Esclusa la rilevanza del carattere non gestionale dell’atto di un organo comunque qualificato “di vertice”, il T evidenziava l’interesse pubblico insito nell’atto censurato, in relazione alle finalità pubblicistiche statutarie dell’Associazione, rilevanti alla luce del suo finanziamento con fondi pubblici ex art.5, comma 4, della l.n.29\2001, della sua costituzione da parte di soggetti pubblici (comuni di Parma e Reggio Emilia) e dei poteri di nomina e designazione demandati al Ministro per i beni e le attività culturali.

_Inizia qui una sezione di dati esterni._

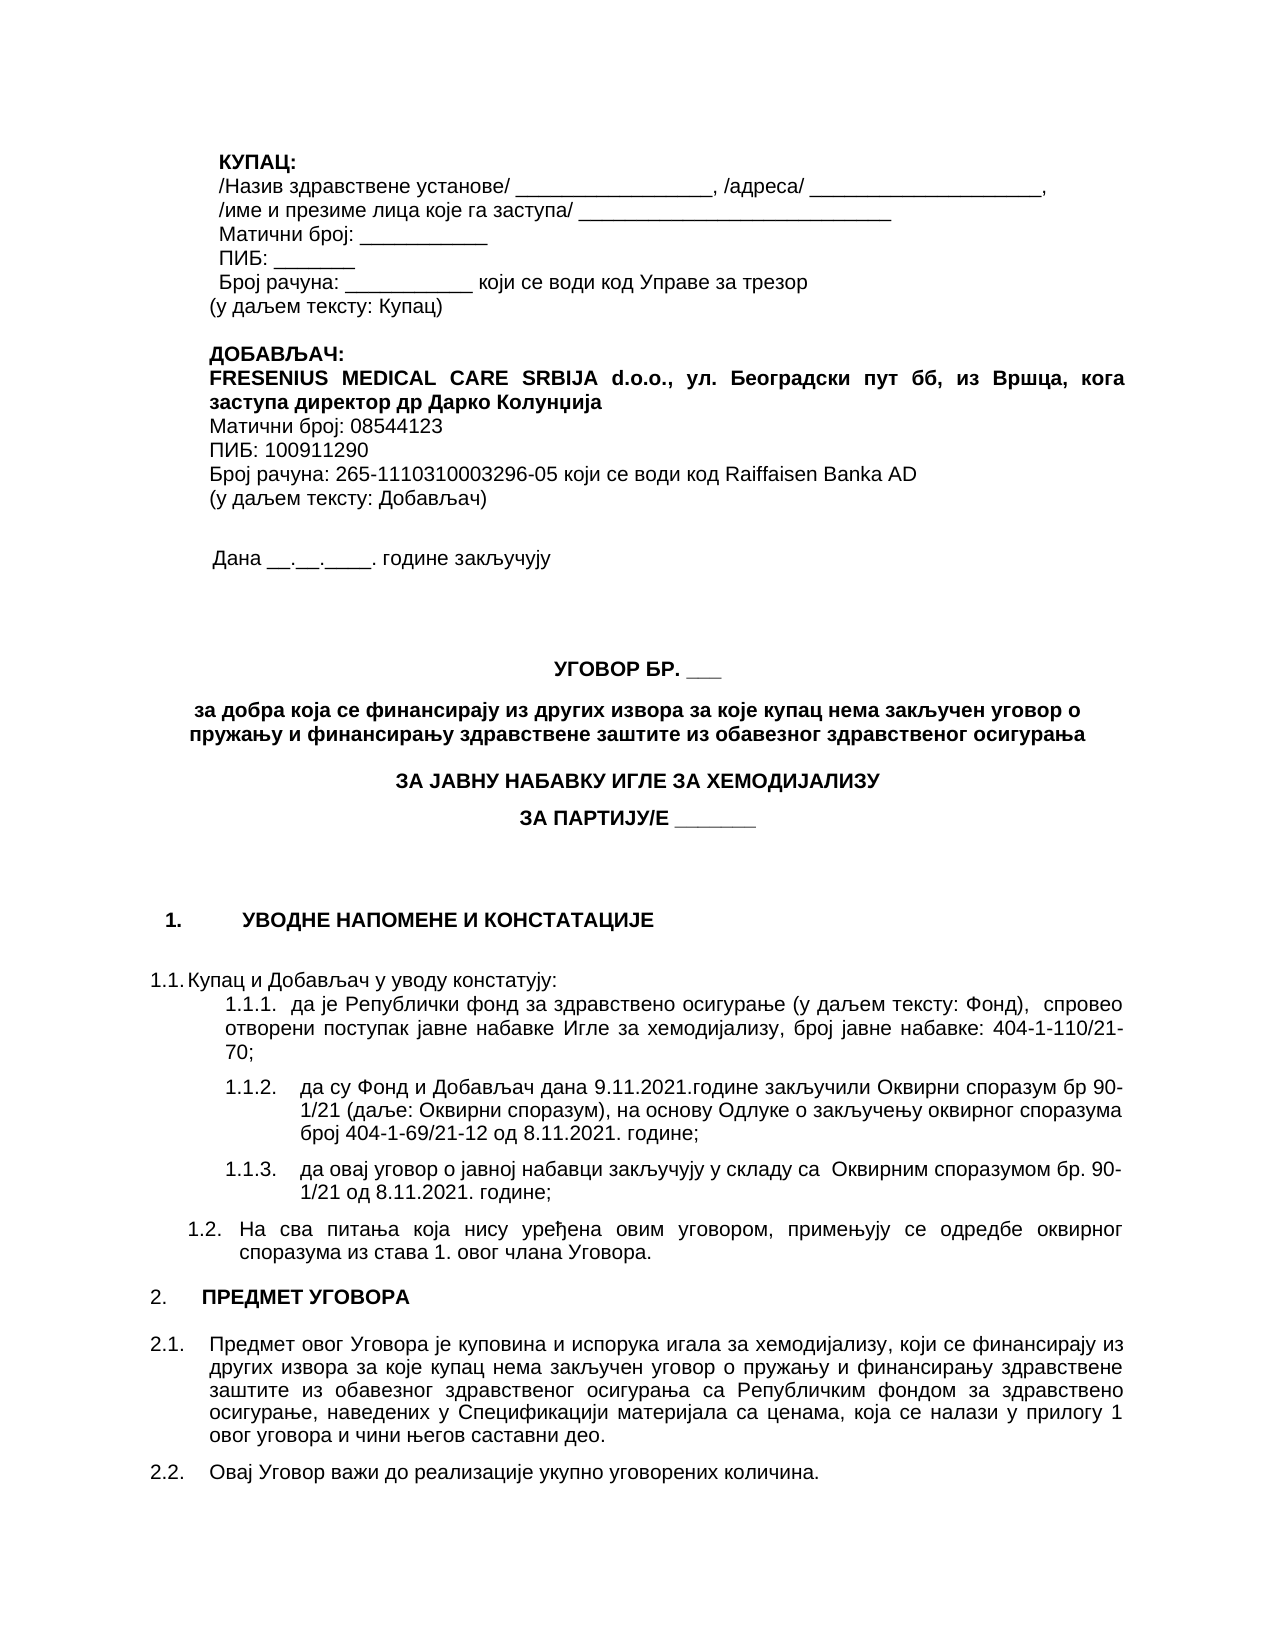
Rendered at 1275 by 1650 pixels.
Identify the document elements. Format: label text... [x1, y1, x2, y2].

text ПИБ: _______ [219, 246, 1125, 270]
text Број рачуна: ___________ који се води код Управе за трезор [219, 270, 1125, 294]
text Матични број: ___________ [219, 222, 1125, 246]
text ЗА ПАРТИЈУ/Е _______ [150, 806, 1125, 830]
text (у даљем тексту: Добављач) [209, 485, 1125, 509]
list На сва питања која нису уређена овим уговором, примењују се одредбе оквирног споразума из става 1. овог члана Уговора. [187, 1218, 1124, 1264]
text FRESENIUS MEDICAL CARE SRBIJA d.o.o., ул. Београдски пут бб, из Вршца, кога заступа директор др Дарко Колунџија [209, 366, 1125, 413]
list УВОДНЕ НАПОМЕНЕ И КОНСТАТАЦИЈЕ [165, 909, 1124, 932]
text УГОВОР БР. ___ [150, 658, 1125, 681]
text ЗА ЈАВНУ НАБАВКУ ИГЛЕ ЗА ХЕМОДИЈАЛИЗУ [150, 769, 1125, 793]
text за добра која се финансирају из других извора за које купац нема закључен уговор о пружању и финансирању здравствене заштите из обавезног здравственог осигурања [150, 697, 1125, 745]
list Купац и Добављач у уводу констатују: [150, 969, 1124, 992]
text Број рачуна: 265-1110310003296-05 који се води код Raiffaisen Banka AD [209, 461, 1125, 485]
text Дана __.__.____. године закључују [212, 546, 1125, 570]
list да овај уговор о јавној набавци закључују у складу са Оквирним споразумом бр. 90-1/21 од 8.11.2021. године; [225, 1158, 1123, 1204]
text ДОБАВЉАЧ: [209, 342, 1125, 366]
text ПИБ: 100911290 [209, 437, 1125, 461]
text Матични број: 08544123 [209, 413, 1125, 437]
list Предмет овог Уговора је куповина и испорука игала за хемодијализу, који се финансирају из других извора за које купац нема закључен уговор о пружању и финансирању здравствене заштите из обавезног здравственог осигурања са Републичким фондом за здравствено осигурање, наведених у Спецификацији материјала са ценама, која се налази у прилогу 1 овог уговора и чини његов саставни део. [150, 1333, 1124, 1447]
text (у даљем тексту: Купац) [209, 294, 1125, 318]
list ПРЕДМЕТ УГОВОРА [150, 1286, 1124, 1309]
text /Назив здравствене установе/ _________________, /адреса/ ____________________, /име и презиме лица које га заступа/ ___________________________ [219, 174, 1079, 222]
list Овај Уговор важи до реализације укупно уговорених количина. [150, 1461, 1124, 1484]
text 1.1.1. да је Републички фонд за здравствено осигурање (у даљем тексту: Фонд), спровео отворени поступак јавне набавке Игле за хемодијализу, број јавне набавке: 404-1-110/21-70; [225, 992, 1124, 1064]
text КУПАЦ: [219, 150, 1125, 174]
list да су Фонд и Добављач дана 9.11.2021.године закључили Оквирни споразум бр 90-1/21 (даље: Оквирни споразум), на основу Одлуке о закључењу оквирног споразума број 404-1-69/21-12 од 8.11.2021. године; [225, 1076, 1123, 1144]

Appurata l’applicabilità dell’art.6, comma 1, cit., in tale cornice di potere discrezionale esercitato, il T riteneva legittima la valutazione delle capacità tecniche del ricorrente e del controinteressato in quanto insita nel potere di revoca in applicazione del principio di buon andamento e imparzialità che deve governare la scelta, rimanendo irrilevante la circostanza che lo statuto associativo non prevedesse per il Presidente particolari capacità tecniche e manageriali, in ragione della valorizzazione della provenienza dell’atto in luogo di quella della sua destinazione.
Inoltre le disposizioni statutarie non prevedono alcuna deliberazione di recepimento della nomina ministeriale, non avendosi statutariamente una fase di designazione ossia una necessaria fase assembleare presupposta alla nomina stessa.
Veniva esclusa la illegittimità costituzionale dell’art.6 cit., per la sua ratio di valorizzare la provenienza e non la destinazione dell’atto, cioè l’interesse pubblico perseguito, secondo i principi ex art. 97 Cost. La norma non era infine ritenuta “generica” circa gli organismi cui si applicava, attribuendo un potere circoscritto agli “organi di vertice”, e ad un periodo di soli sei mesi antecedenti alla scadenza naturale delle camere ovvero al “mese” antecedente al loro scioglimento anticipato. Veniva conseguentemente respinta anche la domanda risarcitoria genericamente proposta.
Appella l’originario ricorrente deducendo i seguenti motivi:
1. Violazione a falsa applicazione di norma di legge e in particolare dell’art.6 L.145 del 2002.
Si contesta che la previsione dell’art.6 cit. in ordine agli “altri organismi comunque denominati” non contenga alcuna limitazione circa la natura pubblica o privata di detti organismi, ammettendosi l’applicazione dello “spoil system” rispetto agli enti privati solo quando tale “organismo” abbia in cura un interesse di rilievo generale, ipotesi non ricorrente, nel caso, rispetto ad un’Associazione che persegue interessi collettivi ma pur sempre privati. In assenza di indici formali o sostanziali della riconducibilità dell’associazione agli enti di cui all’art.6, la fonte del potere di nomina ministeriale del Presidente è un atto privato.
Dal semplice richiamo statutario al potere di nomina ministeriale non può inferirsi, come ha fatto il T, che l’Ente curi un interesse pubblico e che quindi si applichi l’art.